■ TASK GOAL ■
Pictures do not belong in the copy. Return all of the entries exactly.

+---+

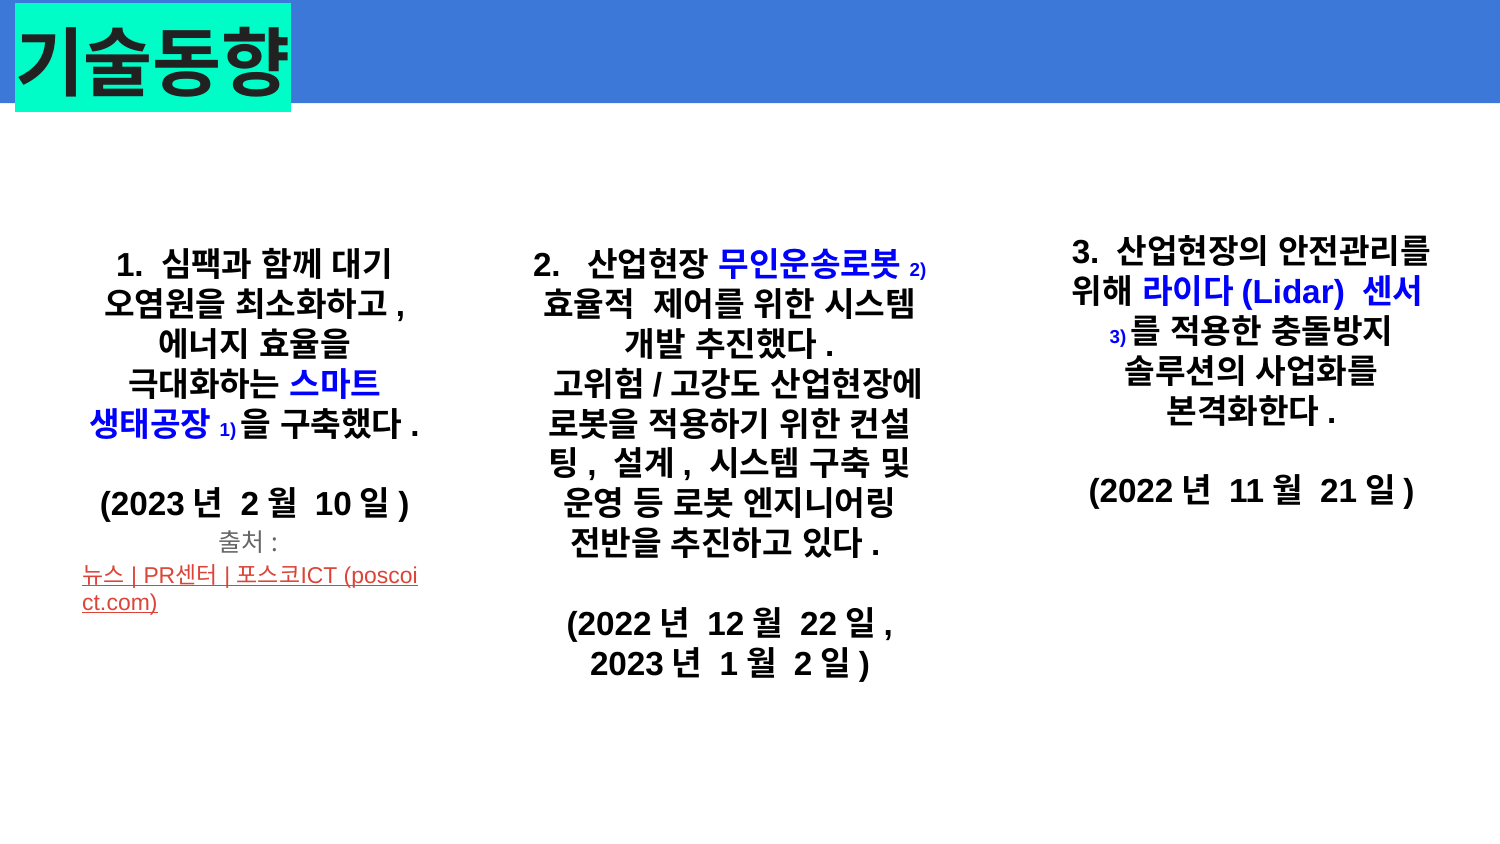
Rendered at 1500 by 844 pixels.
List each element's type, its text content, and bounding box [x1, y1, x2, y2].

title 기술동향 [0, 0, 1500, 104]
list 1. 심팩과 함께 대기 오염원을 최소화하고, 에너지 효율을 극대화하는 스마트 생태공장1)을 구축했다. (2023년 2월 10일) 출처: 뉴스 | PR센터 | 포스코ICT (poscoict.com) [67, 227, 443, 750]
list 2. 산업현장 무인운송로봇2) 효율적 제어를 위한 시스템 개발 추진했다. 고위험/고강도 산업현장에 로봇을 적용하기 위한 컨설팅, 설계, 시스템 구축 및 운영 등 로봇 엔지니어링 전반을 추진하고 있다. (2022년 12월 22일, 2023년 1월 2일) [511, 227, 948, 750]
list 3. 산업현장의 안전관리를 위해 라이다(Lidar) 센서3)를 적용한 충돌방지 솔루션의 사업화를 본격화한다. (2022년 11월 21일) [1056, 215, 1447, 737]
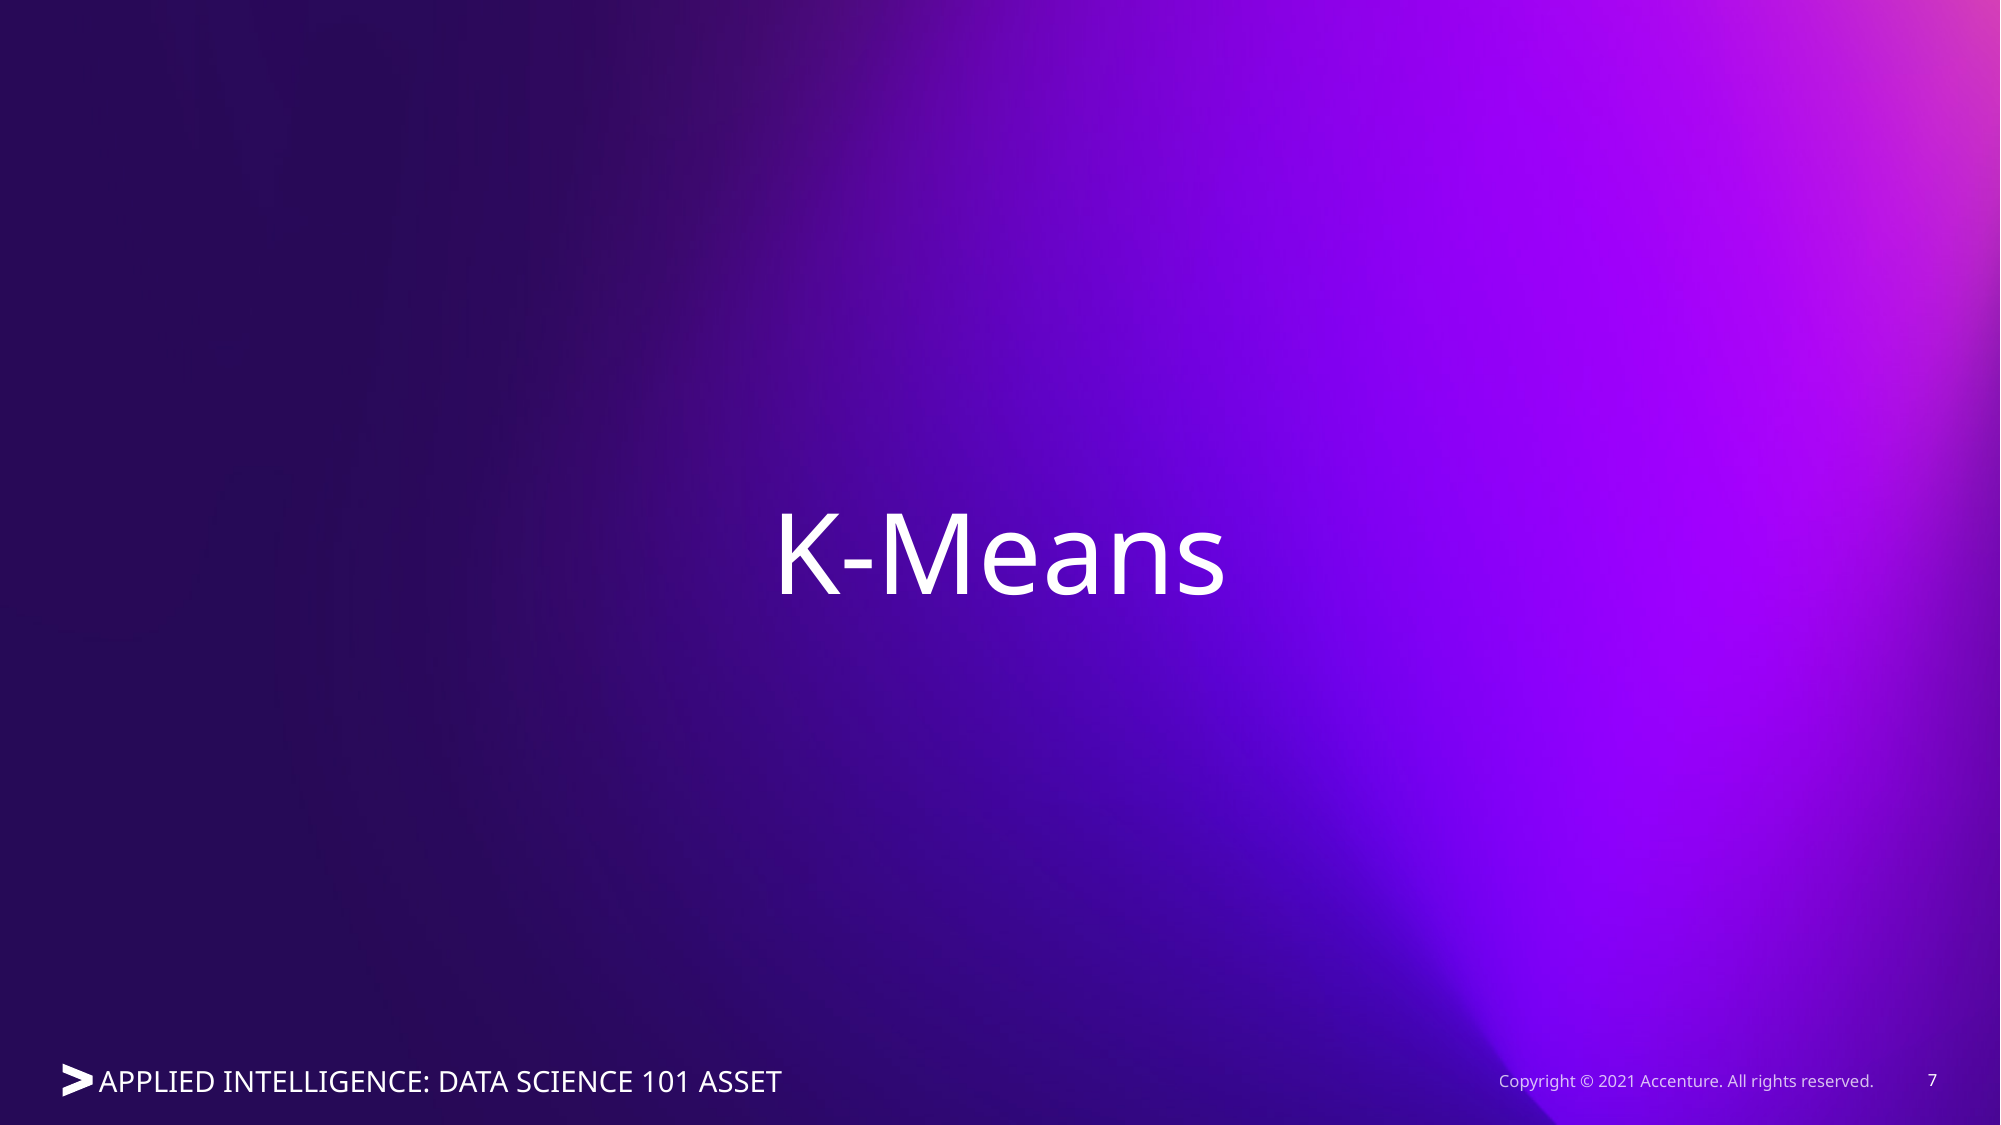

+---+

■ OUTPUT FOR THIS TASK ■
Rendered at 1500 by 844 pixels.
List each element's type, its text content, and bounding box [x1, y1, x2, y2].

title 기술동향 [0, 0, 1500, 104]
list 1. 심팩과 함께 대기 오염원을 최소화하고, 에너지 효율을 극대화하는 스마트 생태공장1)을 구축했다. (2023년 2월 10일) 출처: 뉴스 | PR센터 | 포스코ICT (poscoict.com) [67, 227, 443, 750]
list 2. 산업현장 무인운송로봇2) 효율적 제어를 위한 시스템 개발 추진했다. 고위험/고강도 산업현장에 로봇을 적용하기 위한 컨설팅, 설계, 시스템 구축 및 운영 등 로봇 엔지니어링 전반을 추진하고 있다. (2022년 12월 22일, 2023년 1월 2일) [511, 227, 948, 750]
list 3. 산업현장의 안전관리를 위해 라이다(Lidar) 센서3)를 적용한 충돌방지 솔루션의 사업화를 본격화한다. (2022년 11월 21일) [1056, 215, 1447, 737]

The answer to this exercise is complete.